Syntax highlighting is a waste of an information channel (2020)

https://buttondown.com/hillelwayne/archive/syntax-highlighting-is-a-waste-of-an-information/

Syntax highlighting is a waste of an information channel

No newsletter next week Running the TLA+ workshop. No way I'm gonna have any brainpower after that. Syntax highlighting is a waste of an information channel...

Computer Things

I guess I may be an outlier here but I don't find any of those examples motivating at all. They make it harder for me to see the structure of the code at a glance.

Also I think it's a bit off the mark to think of it as being a wasted information channel. Redundancy is a feature of human languages, because our languages are not optimizing solely for density. A bit of redundancy helps our brains pattern match more consistently, almost like a form of forward error correction. Syntax highlighting is like that, at least for me, where it makes a big difference in seeing the structure at a glance, and more overly complex coloring rules thwart that for me. Like I don't want to be trying to match up rainbow shades of parens.

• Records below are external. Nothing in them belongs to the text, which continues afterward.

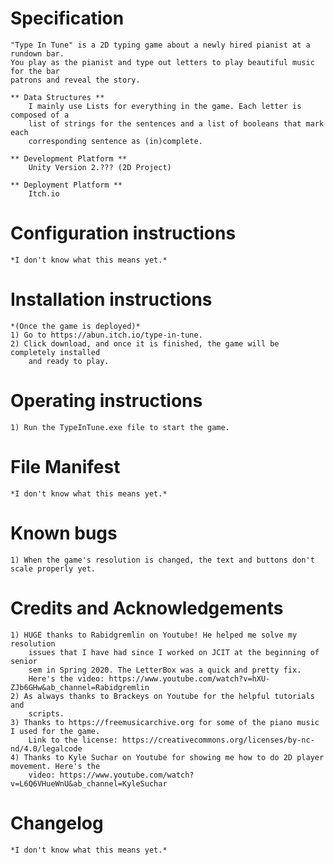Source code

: # Specification
	"Type In Tune" is a 2D typing game about a newly hired pianist at a rundown bar.
	You play as the pianist and type out letters to play beautiful music for the bar 
	patrons and reveal the story.
	
	** Data Structures **
		I mainly use Lists for everything in the game. Each letter is composed of a 
		list of strings for the sentences and a list of booleans that mark each 
		corresponding sentence as (in)complete.
		
	** Development Platform **
		Unity Version 2.??? (2D Project)
		
	** Deployment Platform **
		Itch.io

# Configuration instructions
	*I don't know what this means yet.*

# Installation instructions
	*(Once the game is deployed)*
	1) Go to https://abun.itch.io/type-in-tune.
	2) Click download, and once it is finished, the game will be completely installed 
		and ready to play.

# Operating instructions
	1) Run the TypeInTune.exe file to start the game.

# File Manifest
	*I don't know what this means yet.*

# Known bugs
	1) When the game's resolution is changed, the text and buttons don't scale properly yet.

# Credits and Acknowledgements
	1) HUGE thanks to Rabidgremlin on Youtube! He helped me solve my resolution
		issues that I have had since I worked on JCIT at the beginning of senior
		sem in Spring 2020. The LetterBox was a quick and pretty fix.
		Here's the video: https://www.youtube.com/watch?v=hXU-ZJb6GHw&ab_channel=Rabidgremlin
	2) As always thanks to Brackeys on Youtube for the helpful tutorials and
		scripts.
	3) Thanks to https://freemusicarchive.org for some of the piano music I used for the game.
		Link to the license: https://creativecommons.org/licenses/by-nc-nd/4.0/legalcode
	4) Thanks to Kyle Suchar on Youtube for showing me how to do 2D player movement. Here's the
		video: https://www.youtube.com/watch?v=L6Q6VHueWnU&ab_channel=KyleSuchar

# Changelog
	*I don't know what this means yet.*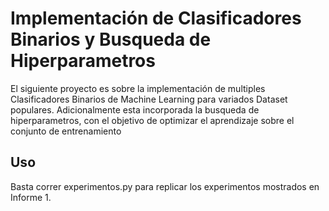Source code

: # Implementación de Clasificadores Binarios y Busqueda de Hiperparametros

El siguiente proyecto es sobre la implementación de multiples Clasificadores Binarios de Machine Learning para variados Dataset populares.
Adicionalmente esta incorporada la busqueda de hiperparametros, con el objetivo de optimizar el aprendizaje sobre el conjunto de entrenamiento

## Uso

Basta correr experimentos.py para replicar los experimentos mostrados en Informe 1.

In my experience, the biggest wins in syntax highlighting come from just a few wins: make comments a different color, make strings a different color, and if you've got something like shell where strings can contain embedded variable references, pop those variable references into a different color.

One of the big problems with a lot of the examples here is that, well, I spend most of my time on multimillion line codebases. If you want to pop stuff out to me, showing it in a different color is useless because it's not on the same screen; no, the way you give it to me is a macro that takes me to the next location of the thing of interest. And with a macro that lets me move to points of interest... the use of color is entirely redundant.

I 80% agree with this, but I've also gotten a lot of mileage out of Emacs hi-lock mode. The simplest thing I always want: whatever symbol I'm pointing at right now, highlight everywhere (so I can trace it through the code quickly); more generally, I want to highlight an arbitrary regex, so for instance when I'm auditing a codebase for authorization, I quickly spot the functions that aren't following the same authorization patterns as all the others.